The midfield was often absent offensively, though. Other than Thiago Alcântara being universally present to protect the back four, James Milner, Robot Warrior and Gini Wijnaldum managed to retain possession in the middle third but didn’t do a lot with it. This is where we miss Hendo and where we’d like to be able to see Fabinho in his normal spot at the 6 with Thiago farther forward. Trent Alexander-Arnold was improved over his recent outings, but neither fullback really impacted the game on the day, despite Andy Robertson trying to shout down Mason Greenwood on his way in for ManU’s first goal which, it has to be said, could be partially blamed on Robbo being caught out.
Again, it’s great to see Bob back in the swing of things, as neither Lindelof nor Harry Maguire (as @GeoGabe noted on Twitter: “Didn’t Handle It Well: The Harry Maguire story.”) knew how to deal with him. But that relatively small passing number is indicative of the lack of balls being fed into Bob or the lack of targets in the middle third to receive them, such that the interplay was mostly between him and his fellow forwards, which is not the way our system normally functions. At the very least, we’re not talking about officiating debacles after a game vs United, so there’s one mild grace.

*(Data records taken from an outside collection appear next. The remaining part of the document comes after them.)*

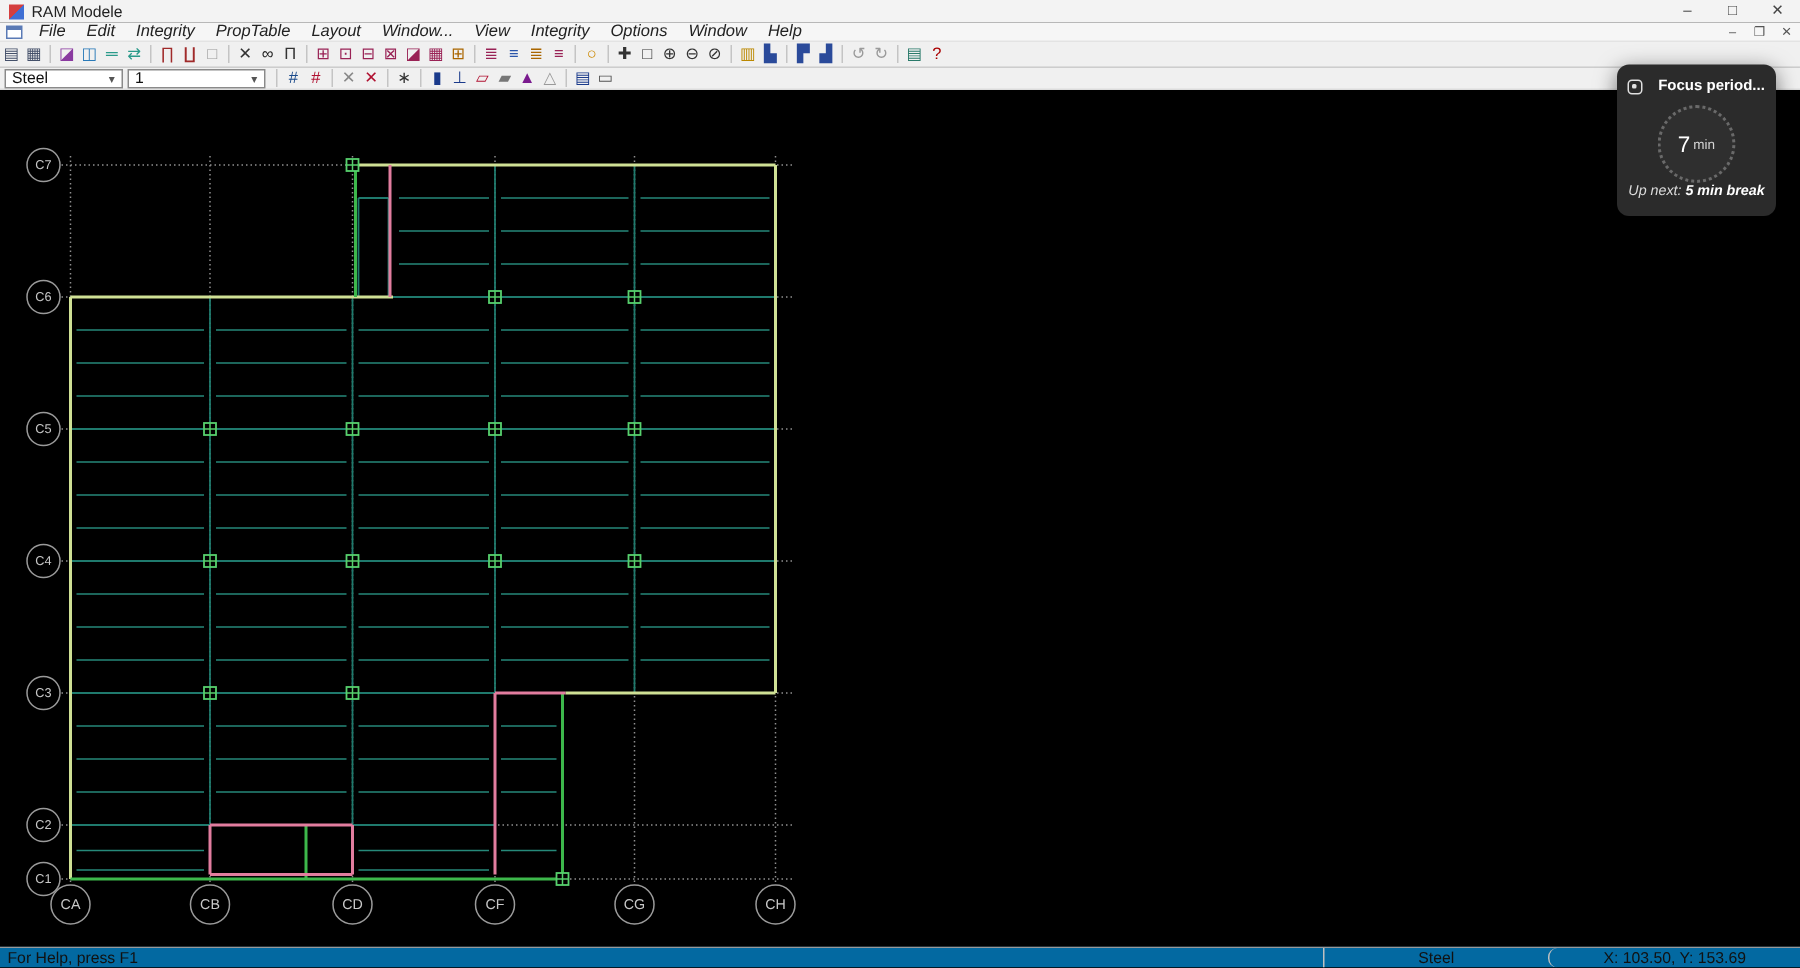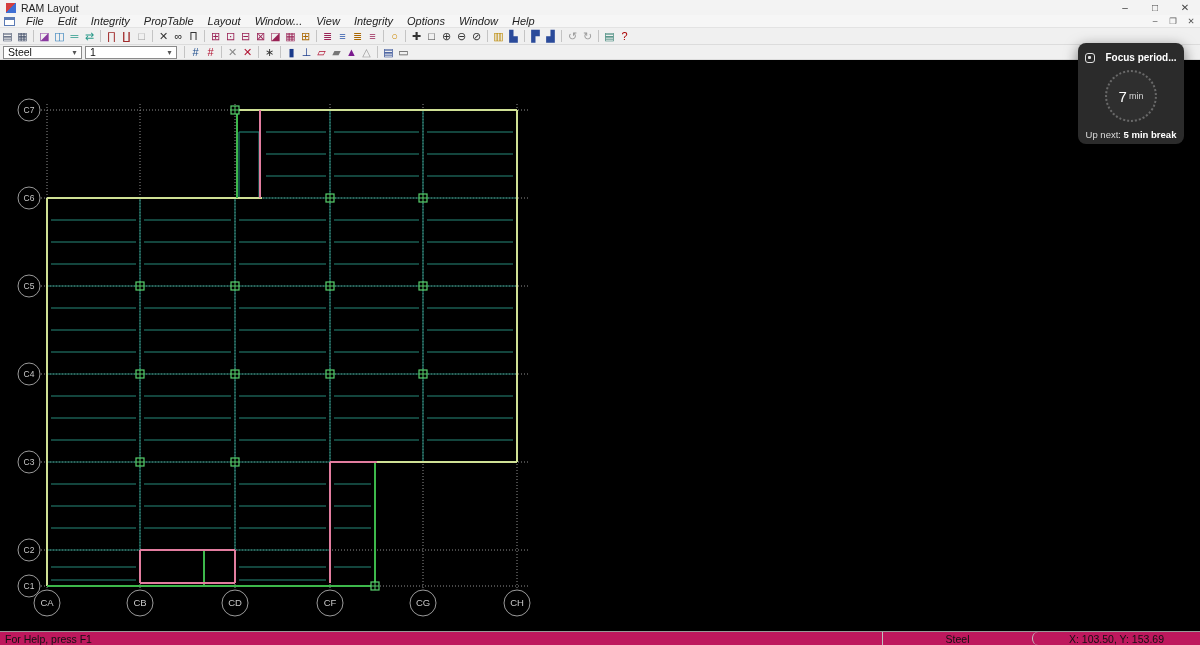--- a/index.html
+++ b/index.html
@@ -28,34 +28,34 @@
                   background:#2b2b2b; border-radius:8px; box-shadow:0 4px 14px rgba(0,0,0,.55);
                   display:flex; flex-direction:column; align-items:center; z-index:5; }
   .fw-head { display:flex; align-items:center; gap:10px; margin-top:9px; }
   .fw-icon { width:10px; height:10px; border:1.4px solid #e0e0e0; border-radius:3px; position:relative; }
   .fw-icon::after { content:""; position:absolute; left:2px; top:2px; width:3px; height:3px; background:#e0e0e0; border-radius:1px; }
   .fw-title { font-size:10px; font-weight:bold; color:#fff; }
   .fw-ring { width:52px; height:52px; margin-top:7px; border:2px dotted #6a6a6a; border-radius:50%;
              background:#2f2f2f; display:flex; align-items:center; justify-content:center; }
   .fw-time { font-size:15px; color:#fff; }
   .fw-unit { font-size:9px; color:#d5d5d5; margin-left:2px; }
-  .fw-next { margin-top:7px; font-size:9.5px; color:#dcdcdc; }
+  .fw-next { font-size:9.5px; color:#dcdcdc;font-style:italic; }
   .fw-next b { color:#fff; }
-  .statusbar { height:14px; background:#be185d; border-top:1px solid #999; display:flex; align-items:center; font-size:10.5px; color:#111; }
+  .statusbar { height:14px; background:#0369a1; border-top:1px solid #999; display:flex; align-items:center; font-size:10.5px; color:#111; }
   .sb-help { flex:1; padding-left:5px; }
   .sb-cell { border-left:1px solid #c0c0c0; height:100%; display:flex; align-items:center; justify-content:center; }
   .sb-mode { width:150px; }
   .sb-coords { width:168px;border-radius:6px; }
 </style>
 </head>
 <body>
 
 <div class="titlebar">
   <div class="app-icon"></div>
-  <div class="title-text">RAM Layout</div>
+  <div class="title-text">RAM Modele</div>
   <div class="tb-spacer"></div>
   <div id="win-controls" style="display: flex;">
       <span class="winbtn">–</span>
       <span class="winbtn">□</span>
       <span class="winbtn">✕</span>
     </div>
 </div>
 
 <div class="menubar">
   <div class="child-icon"></div>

So, yeah. Not a whole lot else to say about that, mostly because it’s the FA Cup, but also because it’s the continuation of problems that we’ve seen before and still can’t solve and likely won’t solve until Virg and/or Joe make their way back (Don’t hold your breath for this season, yo.) Next up is the match against the World’s Most Overpaid Bus Driver, so be sure to get your yawns ready. It’s too bad that match is so important to our season.